_Document text_:
BACKGROUND
When applying chemicals to a field, such as fertilizer, herbicide, insecticide, or pesticide, there can be some chemicals that are to be applied to the entire field, such as fertilizer. There are some chemicals, such as an herbicide, insecticide, or pesticide, that needs to be applied but not to the entire field. Selective application minimizes waste and saves money. It would be beneficial to have a spraying system that could apply a chemical to the field and selectively apply a second chemical to selected spots in the field.
BRIEF DESCRIPTION OF THE DRAWINGS
FIG. 1 is an illustration of an agricultural crop sprayer.
FIG. 2 is a schematic illustration of a sprayer system with multiple delivery lines.
FIG. 3 illustrates different valving arrangements for delivering fluids to a row from multiple delivery lines.
FIG. 4 is a schematic illustration of a sprayer system with multiple delivery lines.
FIG. 5 is a schematic illustration of a sprayer system with multiple delivery lines.
DETAILED DESCRIPTION
All references cited herein are incorporated herein in their entireties. If there is a conflict between a definition herein and in an incorporated reference, the definition herein shall control.

_Work required_: Please say whether each statement below agrees with the crop sprayer text above, answering yes or no and quoting the deciding words from it. (a) Fertilizer is given as an example of a chemical applied to the entire field. (b) FIG. 3 is described as a schematic illustration of a sprayer system with multiple delivery lines. (c) Selective application is said to minimize waste and save money.

_Supplied entries_:
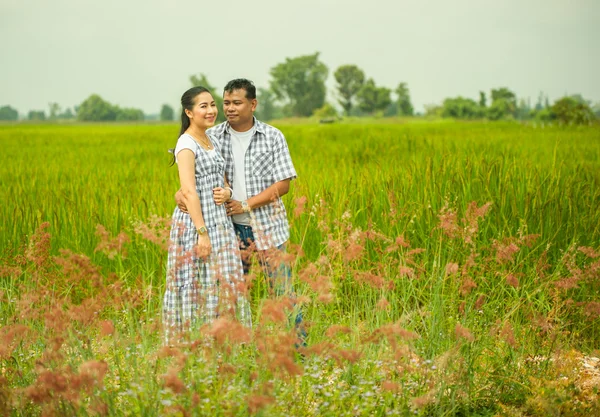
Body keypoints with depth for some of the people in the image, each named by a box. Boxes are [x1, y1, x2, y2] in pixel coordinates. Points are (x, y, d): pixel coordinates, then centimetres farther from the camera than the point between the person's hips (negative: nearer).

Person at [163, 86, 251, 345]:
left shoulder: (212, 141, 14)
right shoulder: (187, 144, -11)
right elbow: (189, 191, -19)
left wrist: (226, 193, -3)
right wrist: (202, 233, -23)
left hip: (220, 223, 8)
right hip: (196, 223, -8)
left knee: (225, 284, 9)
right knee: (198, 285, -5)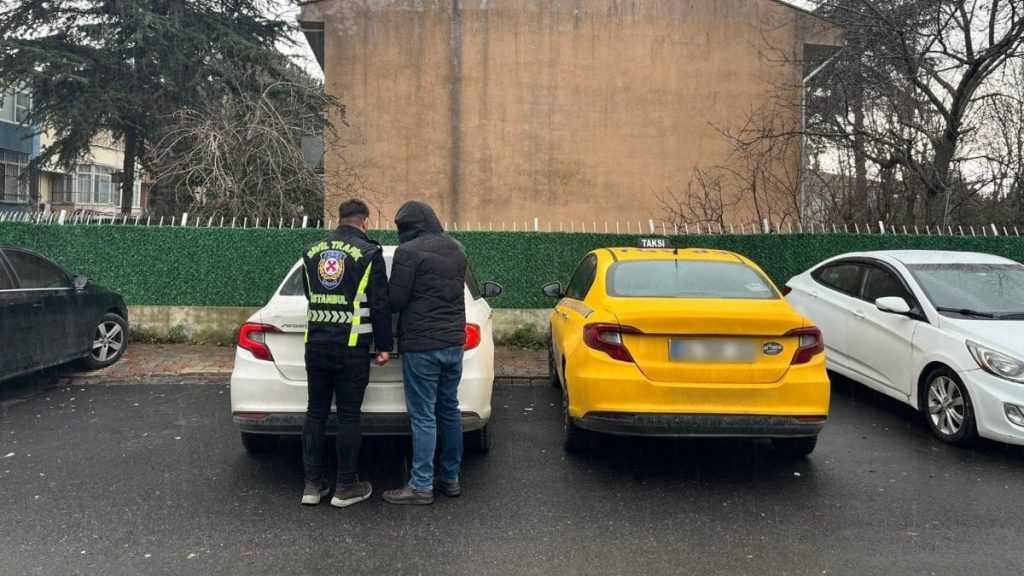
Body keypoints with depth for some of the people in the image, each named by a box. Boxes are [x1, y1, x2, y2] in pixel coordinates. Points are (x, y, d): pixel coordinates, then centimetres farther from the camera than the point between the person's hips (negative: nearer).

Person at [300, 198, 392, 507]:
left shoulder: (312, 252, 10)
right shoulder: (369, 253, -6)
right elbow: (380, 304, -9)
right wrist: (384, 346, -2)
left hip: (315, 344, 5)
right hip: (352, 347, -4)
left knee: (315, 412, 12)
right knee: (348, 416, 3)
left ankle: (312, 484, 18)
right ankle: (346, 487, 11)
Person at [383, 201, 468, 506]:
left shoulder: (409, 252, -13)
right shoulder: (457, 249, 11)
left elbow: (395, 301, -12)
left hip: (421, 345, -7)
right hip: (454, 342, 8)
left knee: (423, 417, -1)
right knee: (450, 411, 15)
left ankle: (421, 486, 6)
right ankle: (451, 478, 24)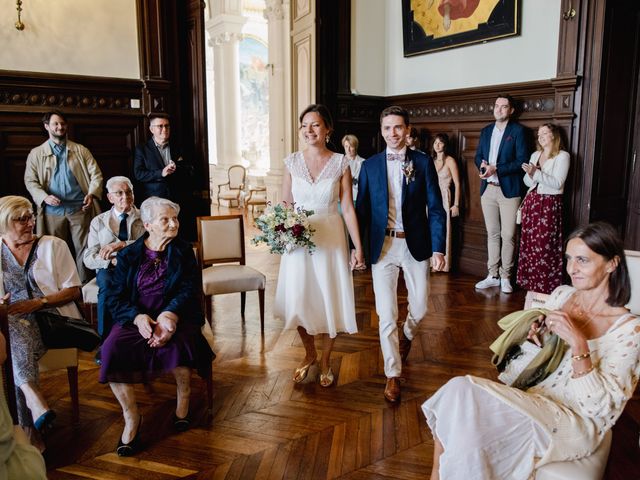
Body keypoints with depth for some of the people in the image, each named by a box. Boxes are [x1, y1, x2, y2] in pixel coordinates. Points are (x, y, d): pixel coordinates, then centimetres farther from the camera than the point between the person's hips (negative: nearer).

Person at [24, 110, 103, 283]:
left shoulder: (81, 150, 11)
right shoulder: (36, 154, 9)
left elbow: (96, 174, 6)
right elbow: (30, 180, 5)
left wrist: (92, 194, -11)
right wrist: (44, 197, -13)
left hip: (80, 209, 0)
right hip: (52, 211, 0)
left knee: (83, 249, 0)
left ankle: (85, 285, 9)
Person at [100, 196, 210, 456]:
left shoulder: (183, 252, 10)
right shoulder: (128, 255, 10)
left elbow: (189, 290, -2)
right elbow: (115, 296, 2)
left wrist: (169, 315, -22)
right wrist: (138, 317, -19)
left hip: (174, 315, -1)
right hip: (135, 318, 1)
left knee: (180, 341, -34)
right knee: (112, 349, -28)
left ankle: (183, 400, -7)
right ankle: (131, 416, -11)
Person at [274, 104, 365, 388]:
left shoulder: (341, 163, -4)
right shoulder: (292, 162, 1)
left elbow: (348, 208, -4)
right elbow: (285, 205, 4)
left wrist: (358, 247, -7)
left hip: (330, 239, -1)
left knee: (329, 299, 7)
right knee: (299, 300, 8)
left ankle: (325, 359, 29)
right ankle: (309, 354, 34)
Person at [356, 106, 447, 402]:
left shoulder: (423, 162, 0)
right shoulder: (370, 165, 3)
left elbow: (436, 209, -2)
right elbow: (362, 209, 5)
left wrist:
* * *
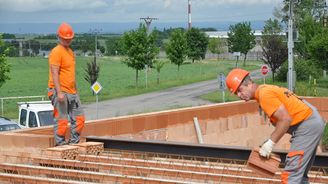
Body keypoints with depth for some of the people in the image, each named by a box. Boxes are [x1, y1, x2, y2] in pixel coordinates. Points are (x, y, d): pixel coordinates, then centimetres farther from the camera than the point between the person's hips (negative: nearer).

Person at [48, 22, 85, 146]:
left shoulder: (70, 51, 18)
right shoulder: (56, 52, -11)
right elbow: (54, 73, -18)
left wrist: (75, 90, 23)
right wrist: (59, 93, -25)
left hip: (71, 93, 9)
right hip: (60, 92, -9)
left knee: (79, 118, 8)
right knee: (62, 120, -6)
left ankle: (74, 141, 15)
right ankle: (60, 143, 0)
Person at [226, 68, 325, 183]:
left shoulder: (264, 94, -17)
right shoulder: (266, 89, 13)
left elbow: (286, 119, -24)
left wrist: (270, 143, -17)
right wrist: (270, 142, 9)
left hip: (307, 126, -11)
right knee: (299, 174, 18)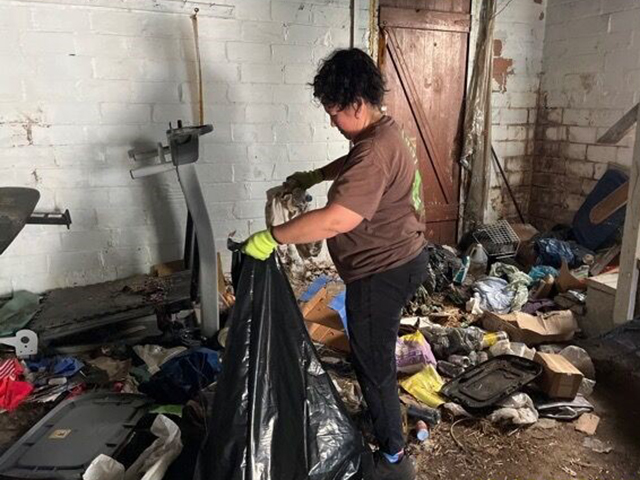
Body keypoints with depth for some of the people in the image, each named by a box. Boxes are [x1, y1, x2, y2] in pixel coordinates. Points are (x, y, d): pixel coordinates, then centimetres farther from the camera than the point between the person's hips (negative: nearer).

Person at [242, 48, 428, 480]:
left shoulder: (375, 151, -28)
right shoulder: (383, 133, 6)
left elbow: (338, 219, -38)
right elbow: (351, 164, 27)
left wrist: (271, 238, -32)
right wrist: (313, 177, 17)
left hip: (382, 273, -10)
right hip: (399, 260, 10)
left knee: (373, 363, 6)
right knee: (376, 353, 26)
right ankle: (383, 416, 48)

_Answer for the task_:
(a) Yes: "there can be some chemicals that are to be applied to the entire field, such as fertilizer."
(b) No: "FIG. 3 illustrates different valving arrangements for delivering fluids to a row from multiple delivery lines."
(c) Yes: "Selective application minimizes waste and saves money."